:: PROMPT ::
An exact copy of the data is required, with no pictures in it.

:: RECORD EXCERPTS ::

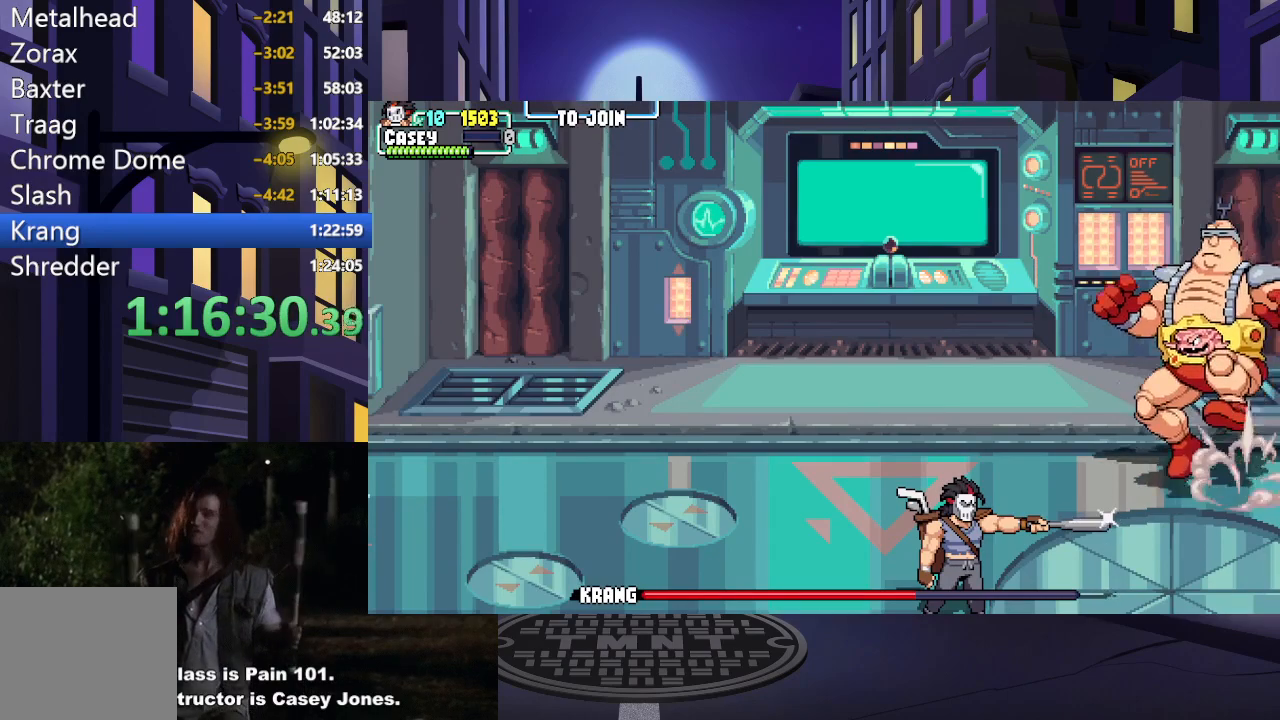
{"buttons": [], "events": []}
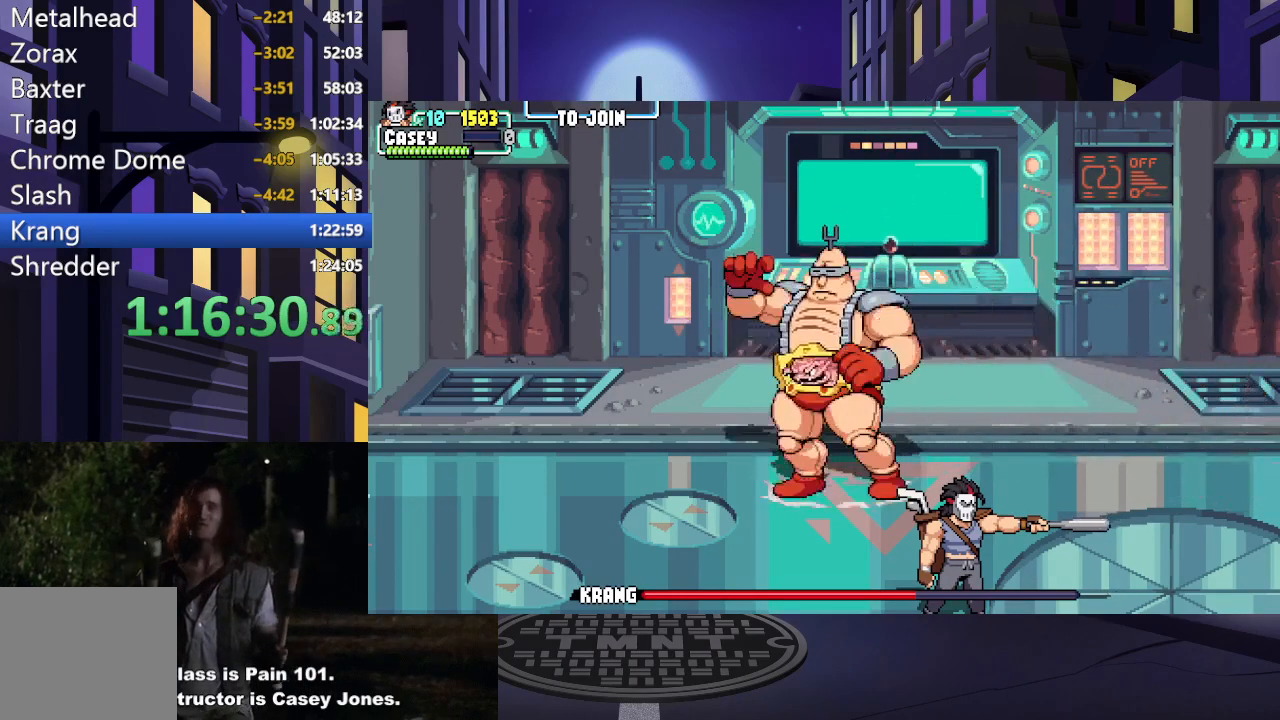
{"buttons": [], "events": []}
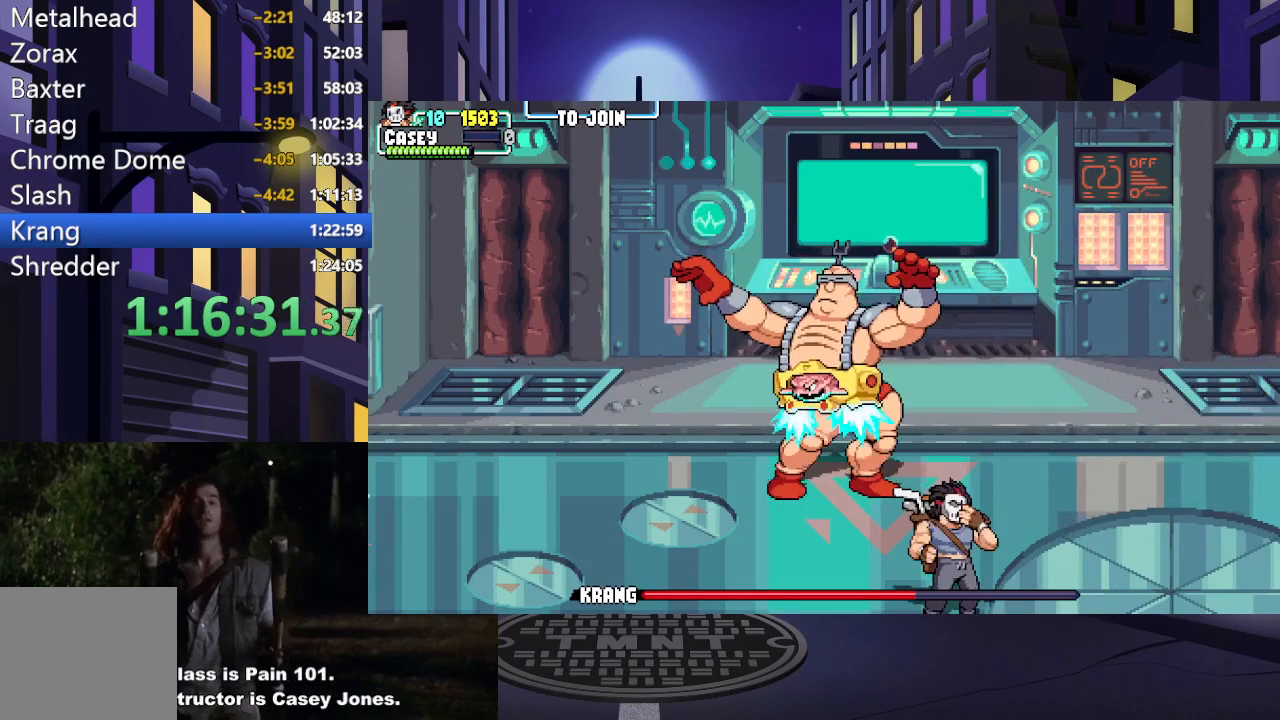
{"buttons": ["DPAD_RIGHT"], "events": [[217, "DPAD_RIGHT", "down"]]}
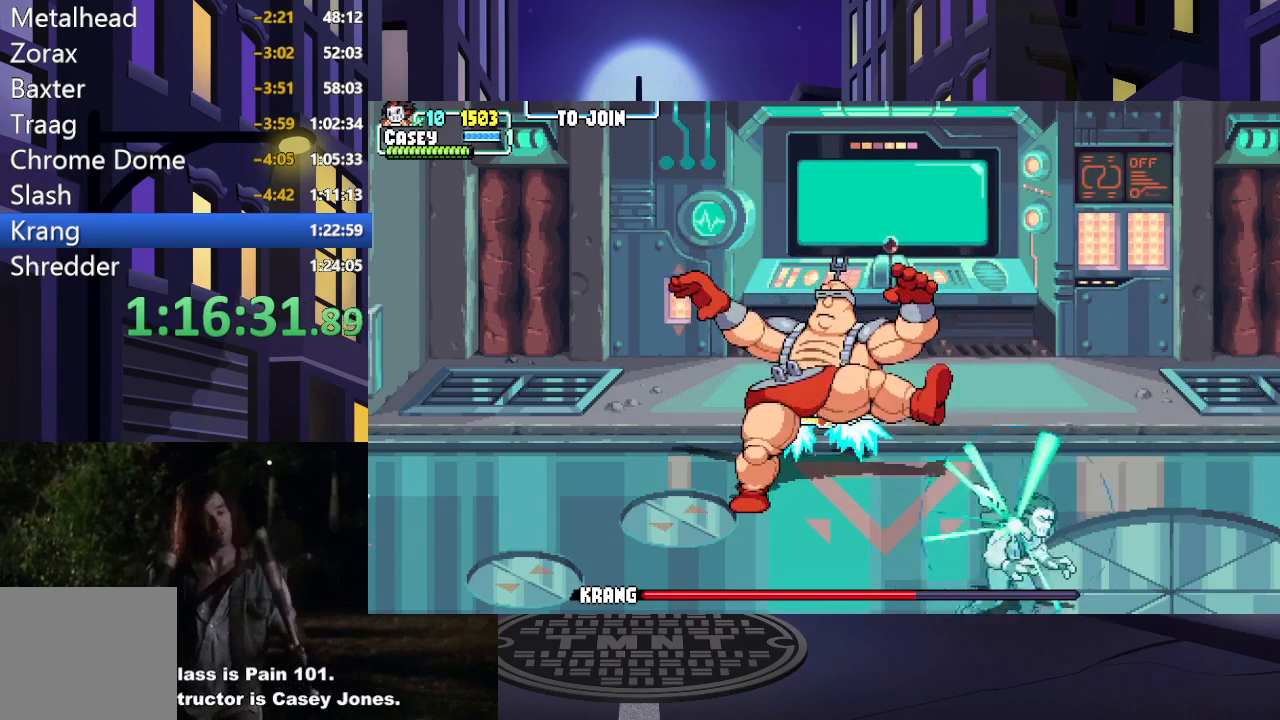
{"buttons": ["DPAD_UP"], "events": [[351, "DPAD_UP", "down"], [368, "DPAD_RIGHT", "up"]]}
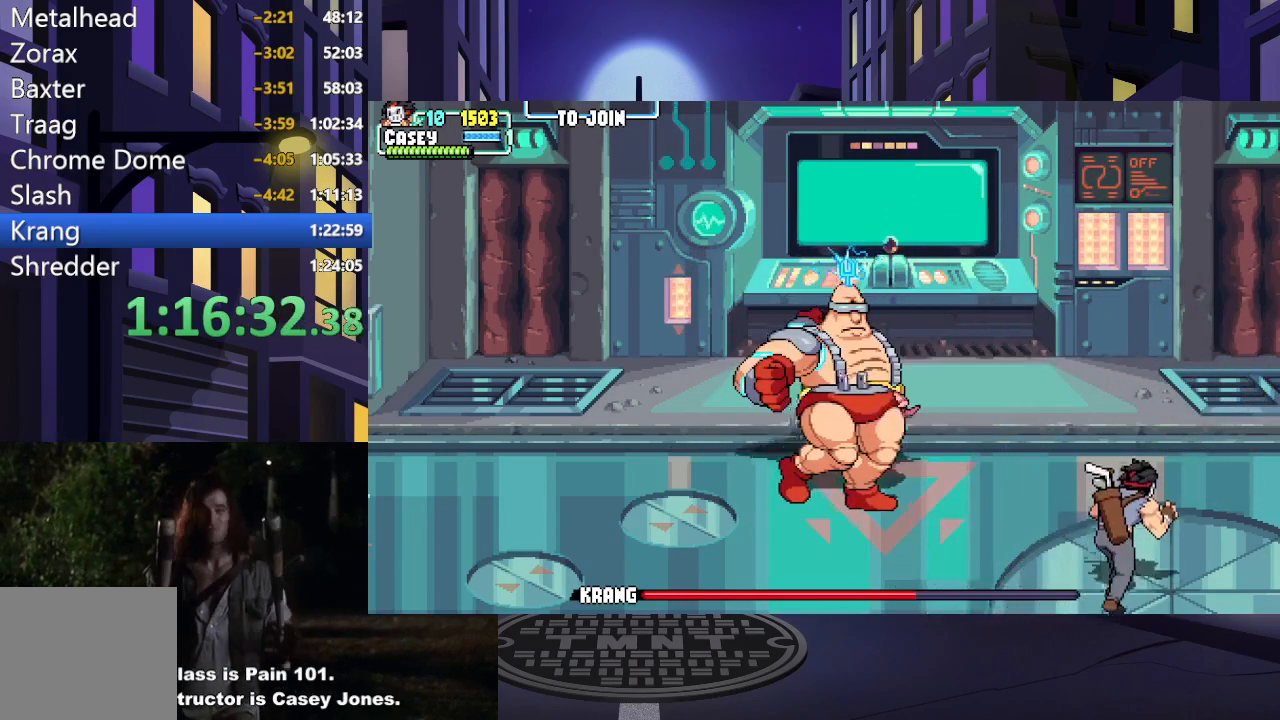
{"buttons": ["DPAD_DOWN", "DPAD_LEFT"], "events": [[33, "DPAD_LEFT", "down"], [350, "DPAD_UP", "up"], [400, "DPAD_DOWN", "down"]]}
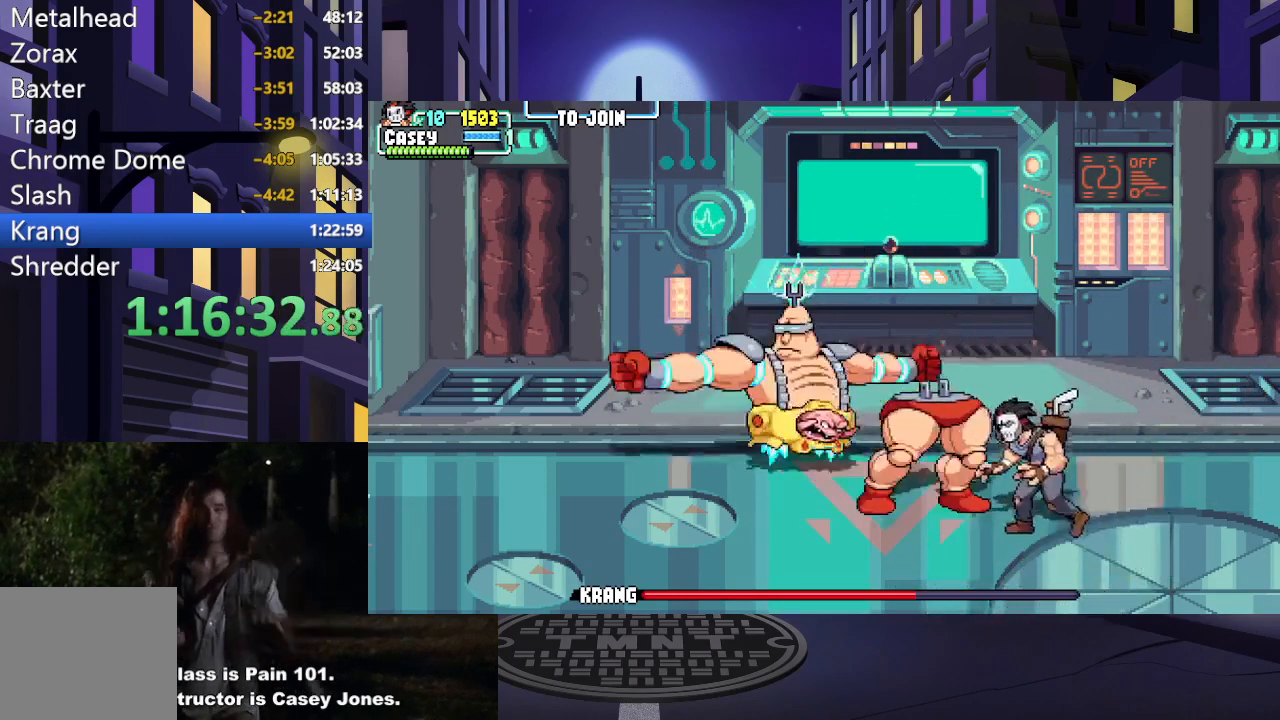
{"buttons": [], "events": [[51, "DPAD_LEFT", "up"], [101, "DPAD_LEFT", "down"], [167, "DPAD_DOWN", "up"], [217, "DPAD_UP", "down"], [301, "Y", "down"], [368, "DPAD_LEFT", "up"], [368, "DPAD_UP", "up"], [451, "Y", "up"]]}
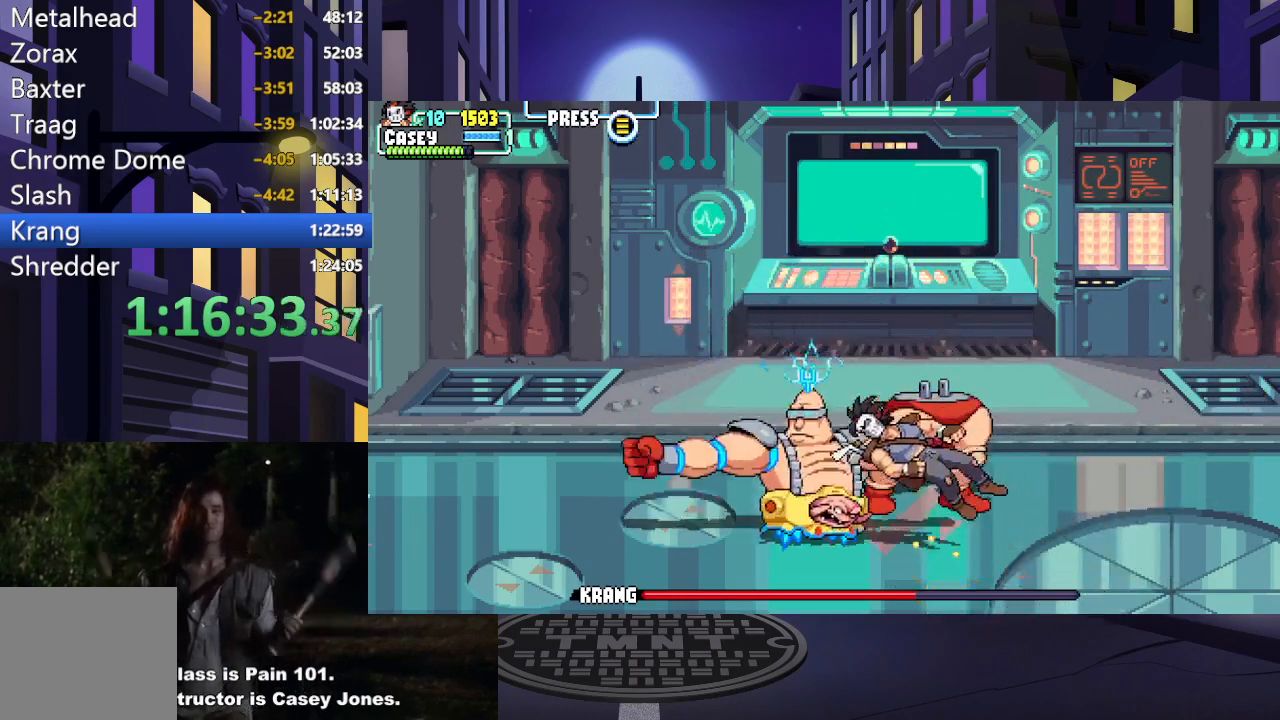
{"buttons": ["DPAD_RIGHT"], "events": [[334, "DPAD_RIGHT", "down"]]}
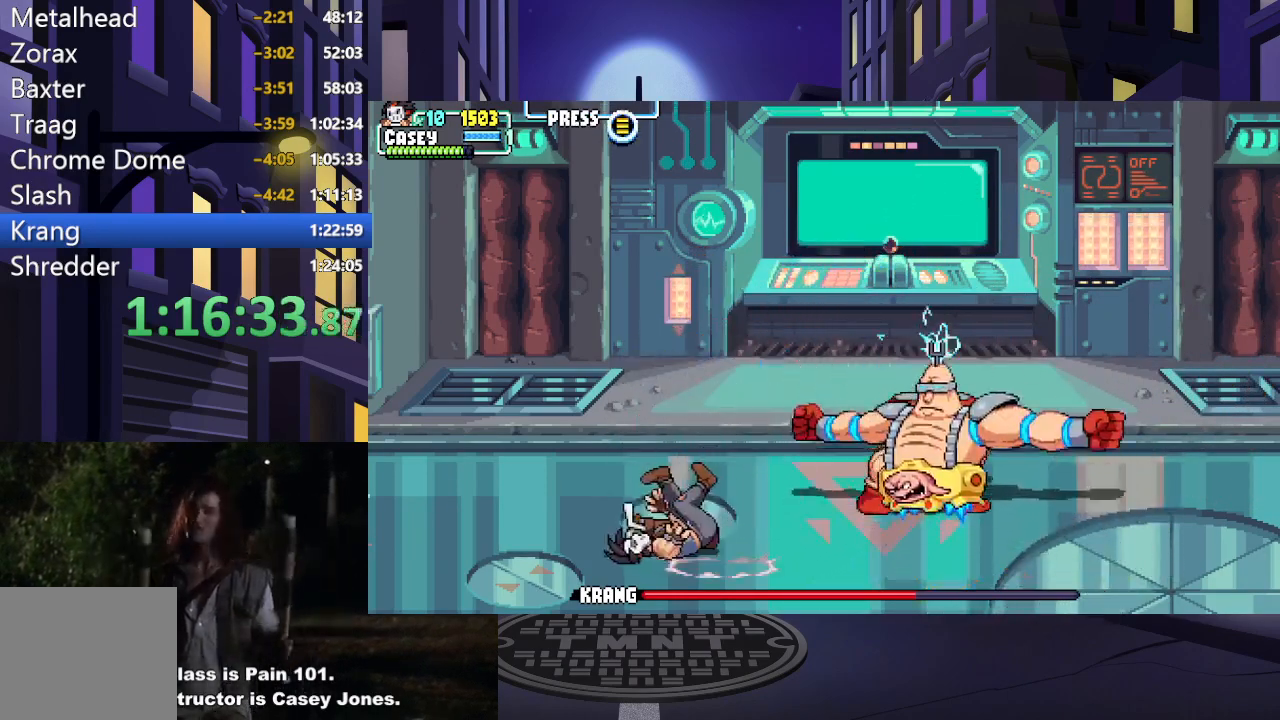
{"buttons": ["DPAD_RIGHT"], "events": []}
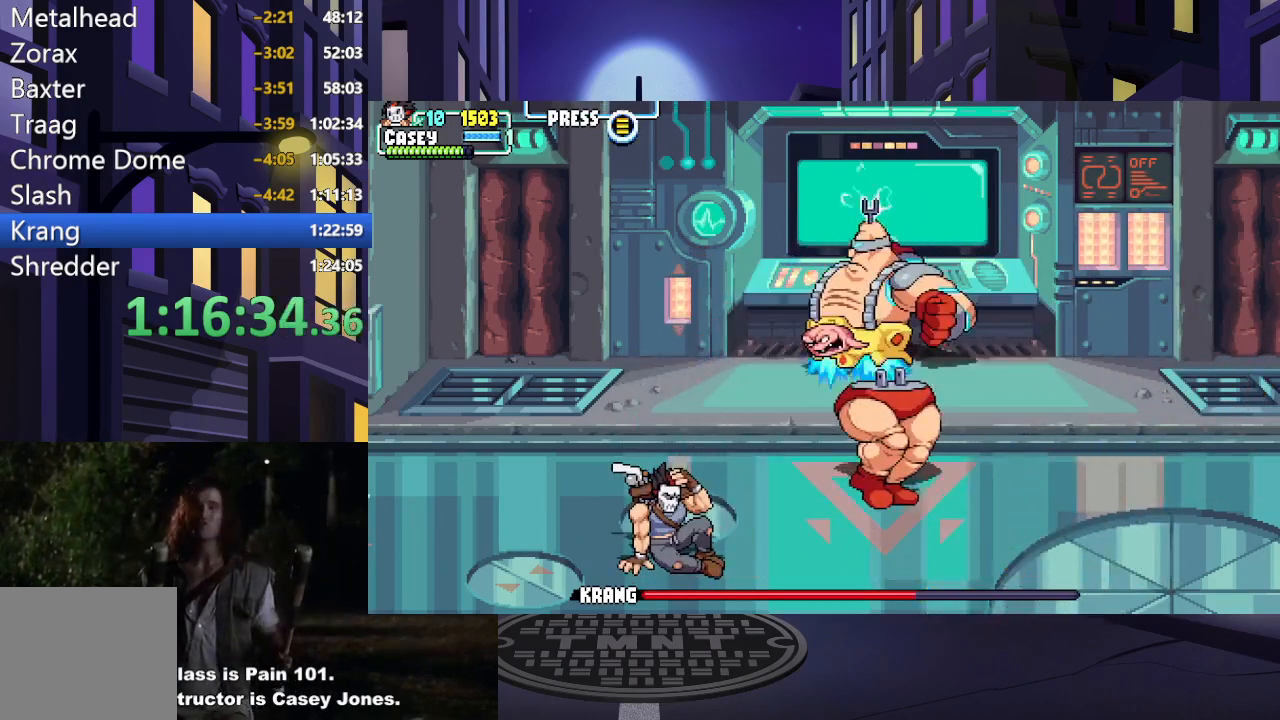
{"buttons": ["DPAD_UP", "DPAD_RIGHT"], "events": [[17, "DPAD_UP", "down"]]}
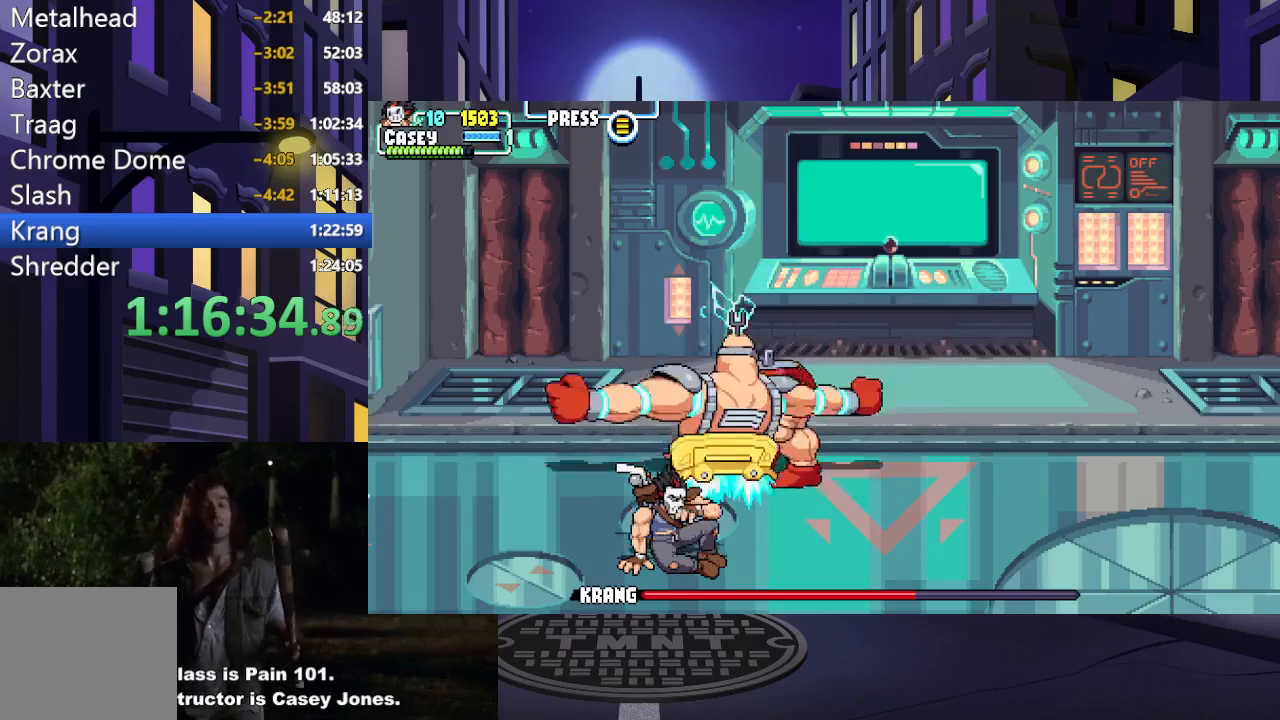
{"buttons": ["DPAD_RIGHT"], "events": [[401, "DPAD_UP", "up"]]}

:: EXERCISE SOLUTION ::
{"buttons": [], "events": []}
{"buttons": [], "events": []}
{"buttons": ["DPAD_RIGHT"], "events": [[217, "DPAD_RIGHT", "down"]]}
{"buttons": ["DPAD_UP"], "events": [[351, "DPAD_UP", "down"], [368, "DPAD_RIGHT", "up"]]}
{"buttons": ["DPAD_DOWN", "DPAD_LEFT"], "events": [[33, "DPAD_LEFT", "down"], [350, "DPAD_UP", "up"], [400, "DPAD_DOWN", "down"]]}
{"buttons": [], "events": [[51, "DPAD_LEFT", "up"], [101, "DPAD_LEFT", "down"], [167, "DPAD_DOWN", "up"], [217, "DPAD_UP", "down"], [301, "Y", "down"], [368, "DPAD_LEFT", "up"], [368, "DPAD_UP", "up"], [451, "Y", "up"]]}
{"buttons": ["DPAD_RIGHT"], "events": [[334, "DPAD_RIGHT", "down"]]}
{"buttons": ["DPAD_RIGHT"], "events": []}
{"buttons": ["DPAD_UP", "DPAD_RIGHT"], "events": [[17, "DPAD_UP", "down"]]}
{"buttons": ["DPAD_RIGHT"], "events": [[401, "DPAD_UP", "up"]]}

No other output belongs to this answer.